Aargh! It's a terrible, horrible, no-good very bad day!

He goes to check on the internet news whilst I sit seething on the couch and he finds that the internet is down. He fixes it! He tries to be nice to me all day to make up for his part in my terrible, horrible, no-good, very bad day. Things get slightly better. I get to spend some time on line, I actually got a good start on my project, and Chris is being nice to me. And now that Chris is up, I can take a bath instead of a shower. Maybe I won't have to move to Australia after all.

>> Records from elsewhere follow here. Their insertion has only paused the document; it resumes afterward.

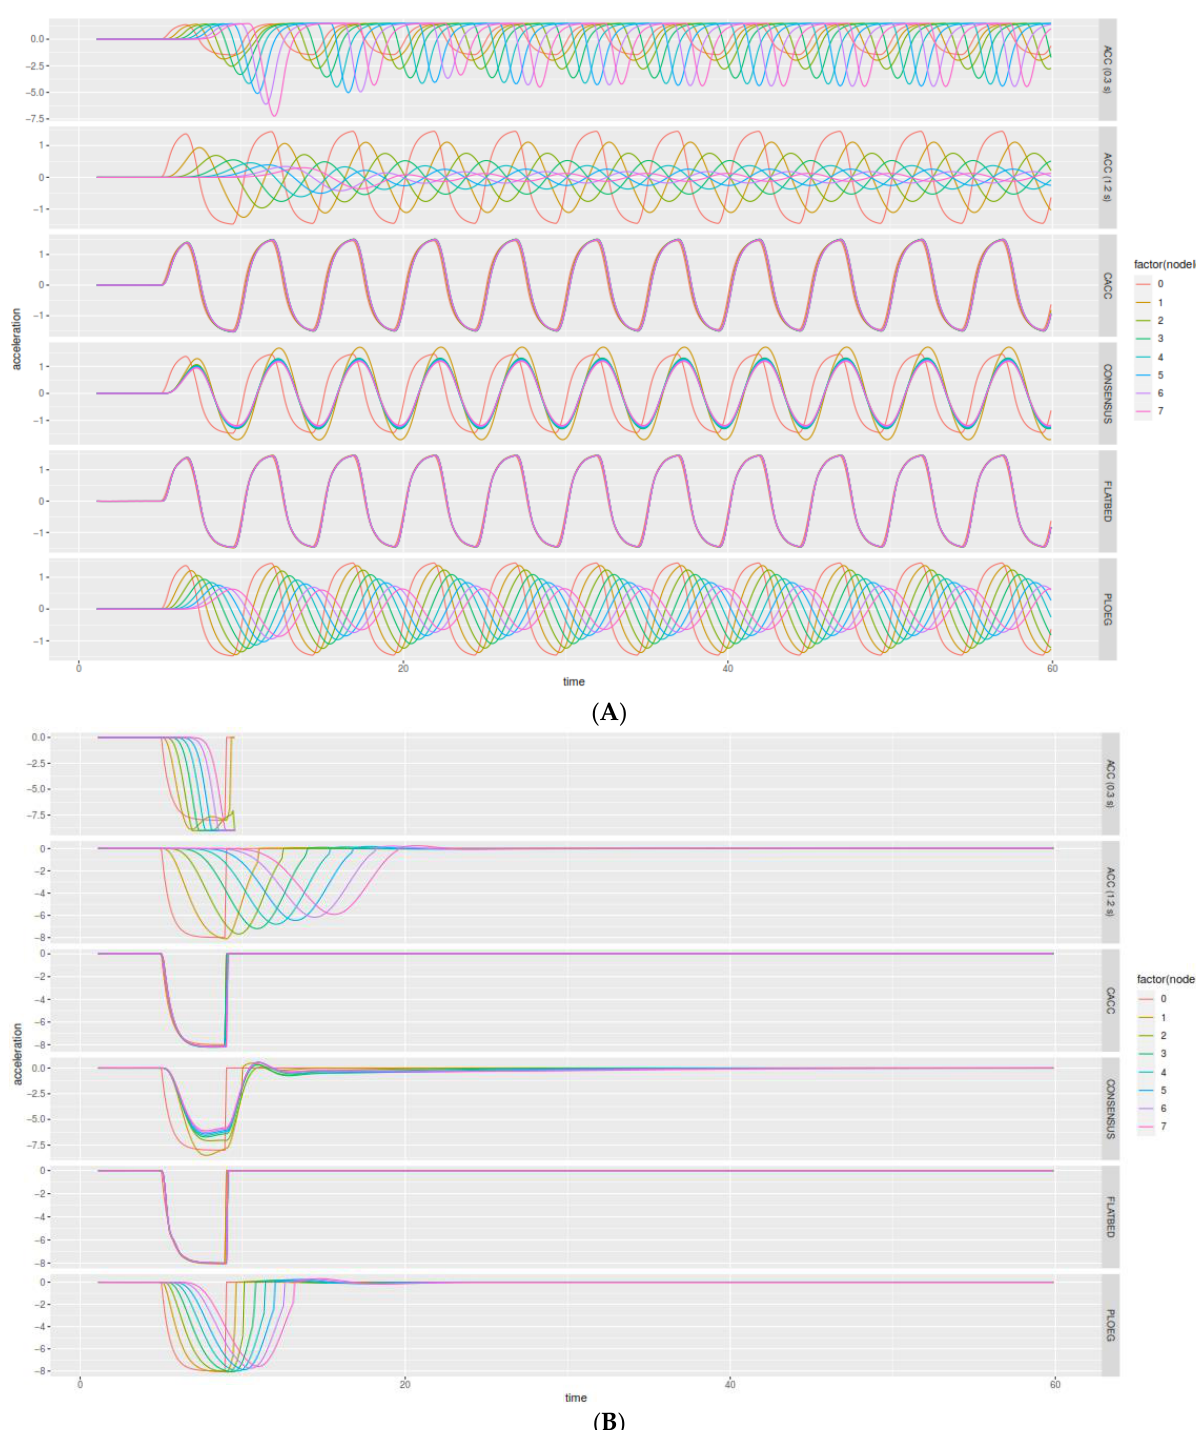
Figure 7. ( A ) ACC controllers Analysis. ( B ) Sinusoidal acceleration analysis.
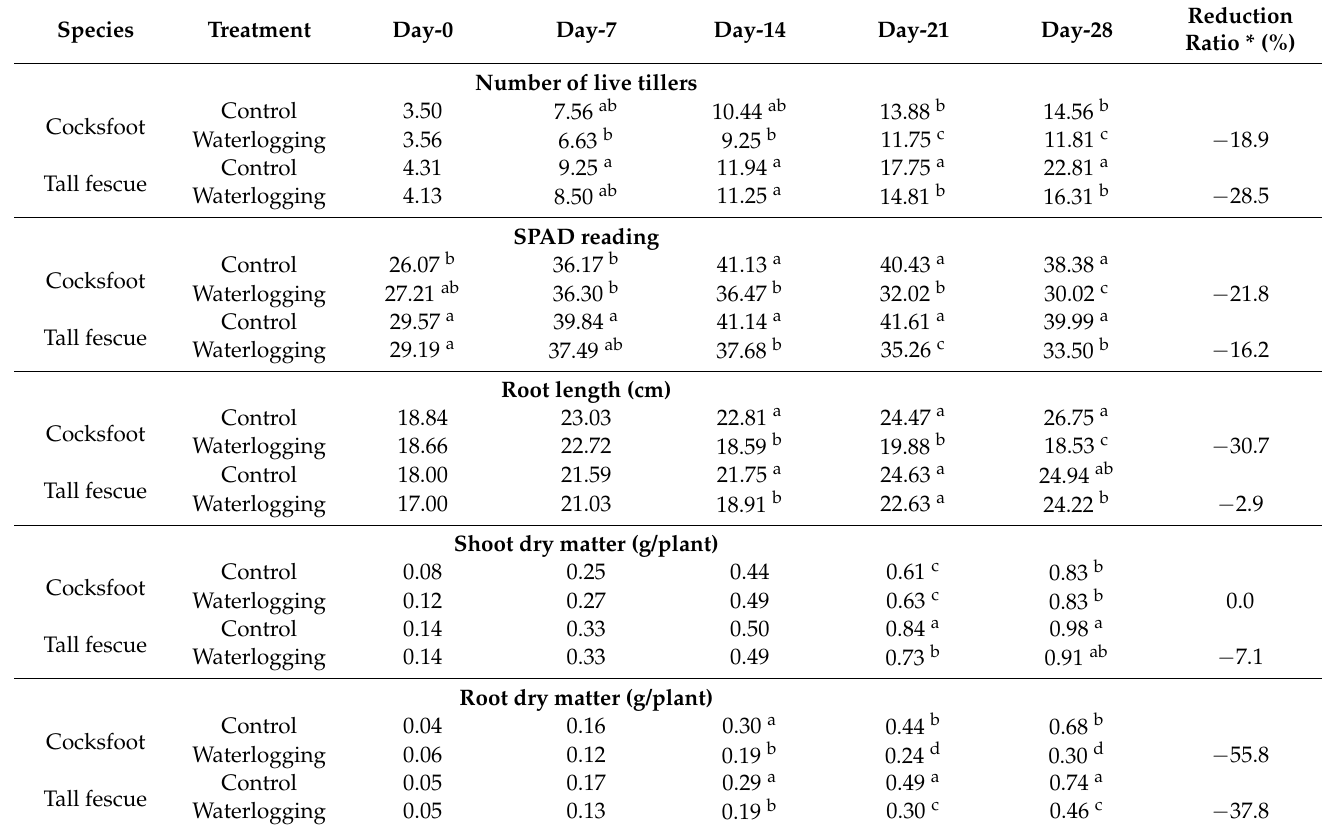
Table 2. Morphometric, biomass and chlorophyll measurements of tall fescue and cocksfoot in response to waterlogging. Values presented are least squares means of 4 replicates.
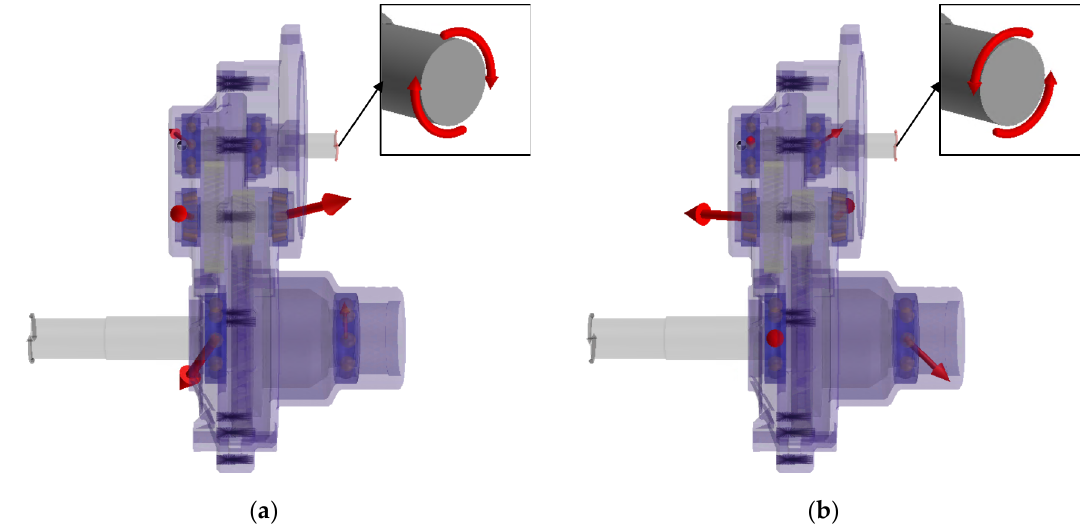
Figure 9. Bearing reaction force according to the rotational direction of the input shaft. ( a ): Clockwise rotation of the input shaft; ( b ): Counterclockwise rotation of the input shaft.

But now the empty hot tub is looming. I procrastinate cleaning it as it is still wet, cold and miserable out there. But I know that the longer I put it off, the longer it will be before I have that comforting hot water to slide into. I sit around in my bath towel, knowing that I'll have to go climb in there to clean it out and why bother getting my clothes wet? Finally, just around dusk, I gather up my supplies, spend an hour out there, finish wiping it down and stick the hose in to refill it. Then I go in to make dinner. I actually remembered to take something out of the freezer so I'm not scrambling around at the last minute. And I'm fixing "Make your own" pizzas - from Turkish bread and tomato paste and all our favorite toppings. I only burn them a little, but they ARE comfort food and they help. Then, after dinner, I get to watch "The X Factor" which is entertaining, then "Bones" and "Castle" and I actually FINISH my craft project and start on another! Things are looking up.

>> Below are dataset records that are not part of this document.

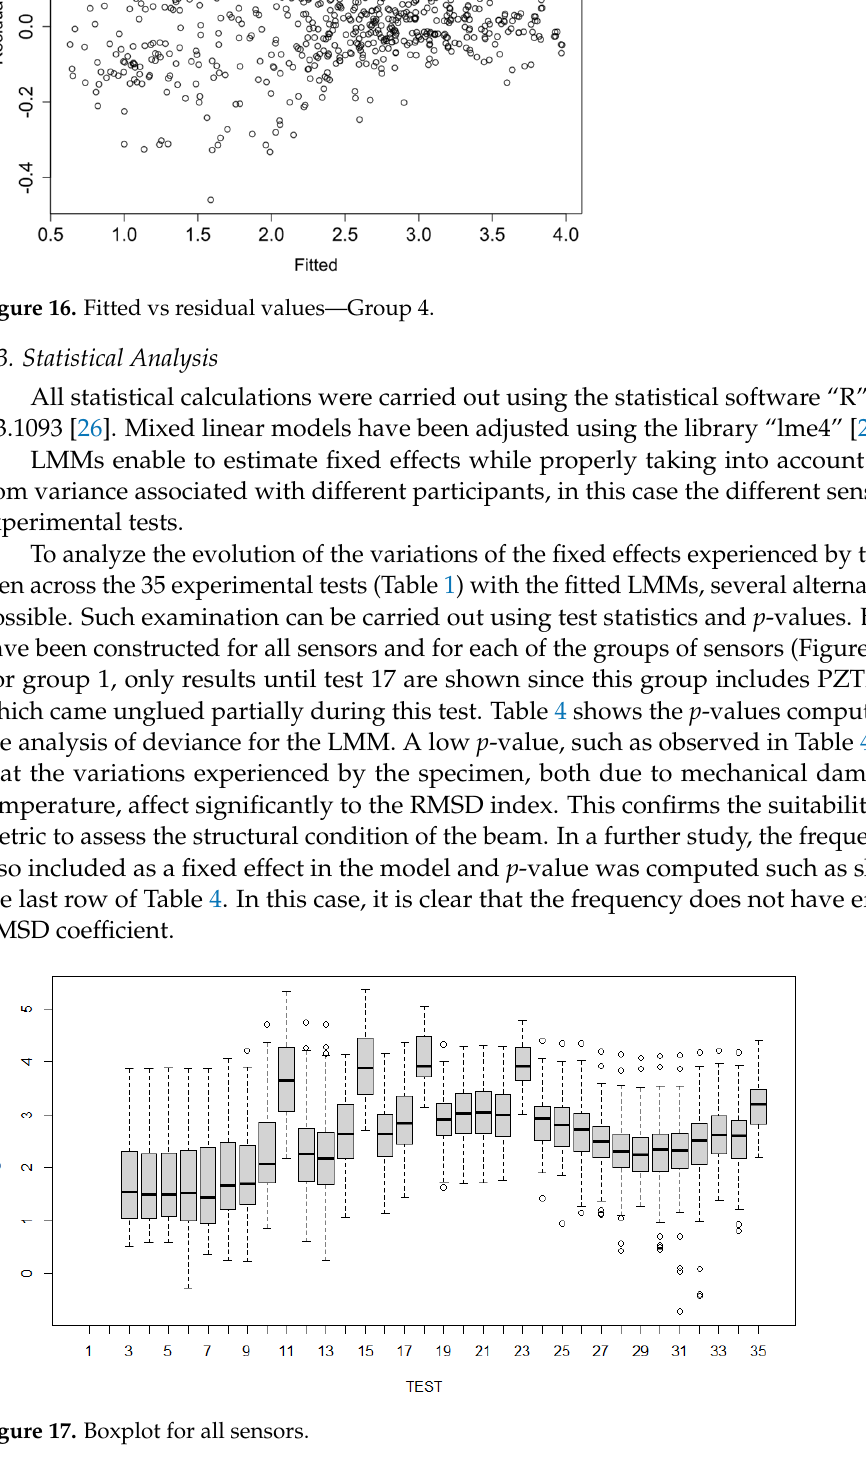
Figure 18. Boxplot for sensors of group 1. Figure 19. Boxplot for sensors of group 2.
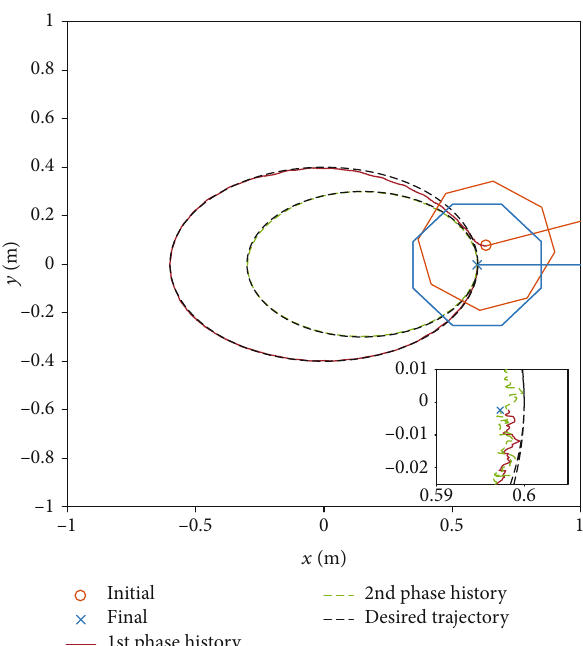
Figure 7: Experimental result: attitude and position of simulator in Case 2.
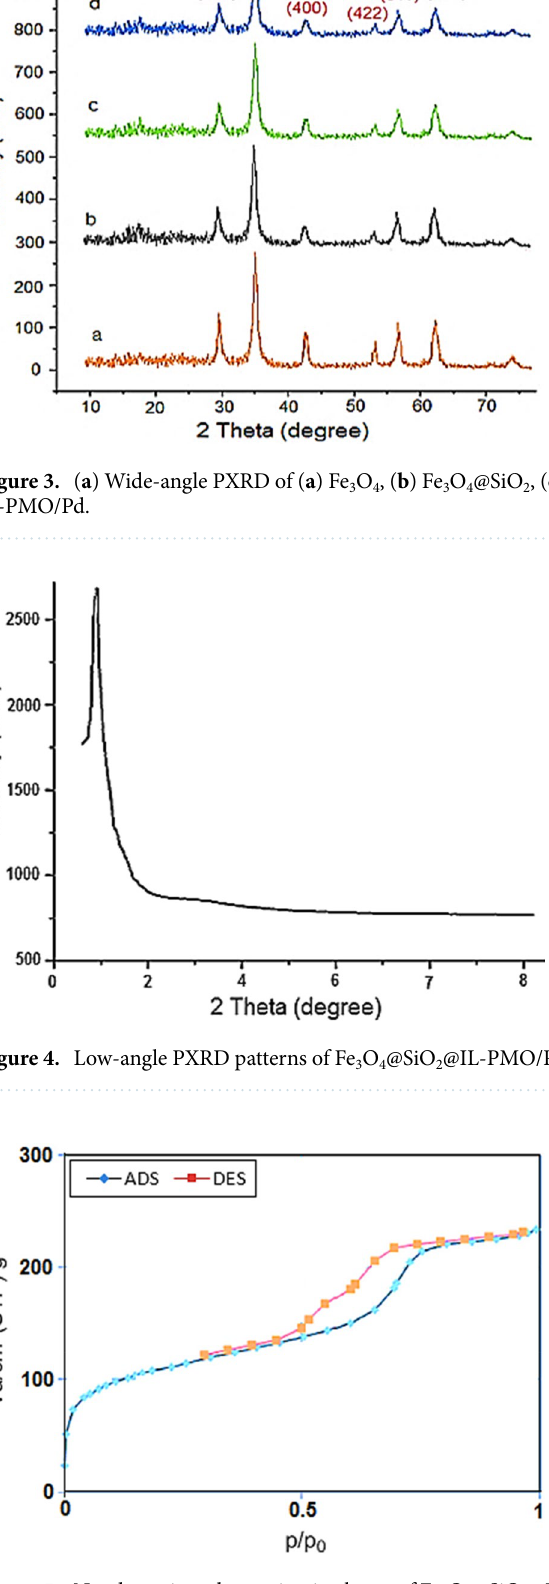
Figure 5. N 2 adsorption–desorption isotherm of Fe 3 O 4 @SiO 2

It's bedtime. I kiss Chris and head for the bedroom, where I hear the continuous sound of the water pump running. OH MY GOD! I have left the water running in the hot tub for FIVE HOURS! THIS is a HUGE disaster, because, as you know already, we are on TANK water and I have been draining it for FIVE HOURS! I run outside in my nightgown and in the dark, grab the hose out of the tub, which instantly wriggles away from me and sprays me, absolutely drenching my nightgown with cold water! I manage to grab it and close the nozzle. Then, since I'm already wet, I might as well splash the excess water out of the hot tub so I can at least close the lid. I am using my arms like blades, sloshing the water out of the tub until the level goes down far enough to close the lid. Then I go in. I have ended this day like I started it. Cold, wet and miserable. And now guilty into the bargain. It has been a terrible, horrible, no-good, very bad day. I'm definitely moving to Australia.




1 comment:

  1. Um, at least it has rained and refilled the tank! And today will be better!